DeepSpeed-MII
DeepSpeed-MII copied to clipboard
RuntimeError: The server socket has failed to listen on any local network address. The server socket has failed to bind to [::]:29700 (errno: 98 - Address already in use).
When I try to use deepspeed --num_gpus 2 xxx.py
to start the server, the error will occur.
But if I use python3 xxx.py
to start the server, it works well.
I want to deploy llama-70b
(maybe 140G) on 2 A100(80G per A100) so I have to use deepspeed
to start the server.
Here is the INFO:
[2024-01-20 10:15:26,416] [INFO] [real_accelerator.py:191:get_accelerator] Setting ds_accelerator to cuda (auto detect)
[2024-01-20 10:15:26,676] [INFO] [real_accelerator.py:191:get_accelerator] Setting ds_accelerator to cuda (auto detect)
[2024-01-20 10:15:26,846] [INFO] [launch.py:145:main] WORLD INFO DICT: {'localhost': [0, 1]}
[2024-01-20 10:15:26,846] [INFO] [launch.py:151:main] nnodes=1, num_local_procs=2, node_rank=0
[2024-01-20 10:15:26,846] [INFO] [launch.py:162:main] global_rank_mapping=defaultdict(<class 'list'>, {'localhost': [0, 1]})
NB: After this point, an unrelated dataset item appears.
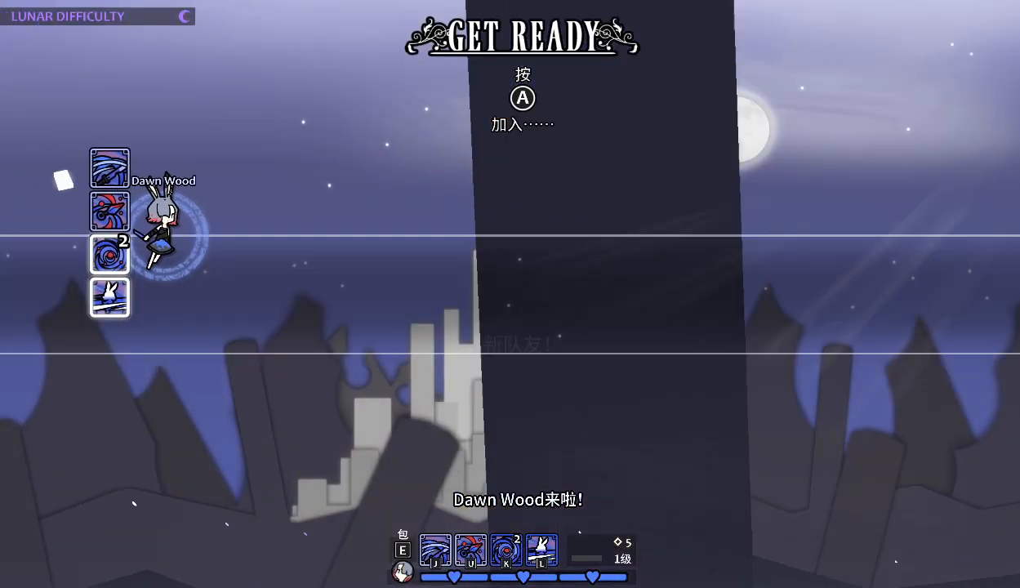
{"keys": ["d"], "events": []}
[2024-01-20 10:15:26,846] [INFO] [launch.py:163:main] dist_world_size=2
[2024-01-20 10:15:26,846] [INFO] [launch.py:165:main] Setting CUDA_VISIBLE_DEVICES=0,1
[2024-01-20 10:15:26,967] [INFO] [server.py:65:_wait_until_server_is_live] waiting for server to start...
[2024-01-20 10:15:26,967] [INFO] [server.py:65:_wait_until_server_is_live] waiting for server to start...
[2024-01-20 10:15:27,150] [INFO] [server.py:65:_wait_until_server_is_live] waiting for server to start...
[2024-01-20 10:15:27,150] [INFO] [server.py:65:_wait_until_server_is_live] waiting for server to start...
[2024-01-20 10:15:27,259] [INFO] [launch.py:145:main] WORLD INFO DICT: {'localhost': [0, 1]}
[2024-01-20 10:15:27,260] [INFO] [launch.py:151:main] nnodes=1, num_local_procs=2, node_rank=0
[2024-01-20 10:15:27,260] [INFO] [launch.py:162:main] global_rank_mapping=defaultdict(<class 'list'>, {'localhost': [0, 1]})
[2024-01-20 10:15:27,260] [INFO] [launch.py:163:main] dist_world_size=2
[2024-01-20 10:15:27,260] [INFO] [launch.py:165:main] Setting CUDA_VISIBLE_DEVICES=0,1
[2024-01-20 10:15:28,970] [INFO] [real_accelerator.py:191:get_accelerator] Setting ds_accelerator to cuda (auto detect)
[2024-01-20 10:15:29,041] [INFO] [real_accelerator.py:191:get_accelerator] Setting ds_accelerator to cuda (auto detect)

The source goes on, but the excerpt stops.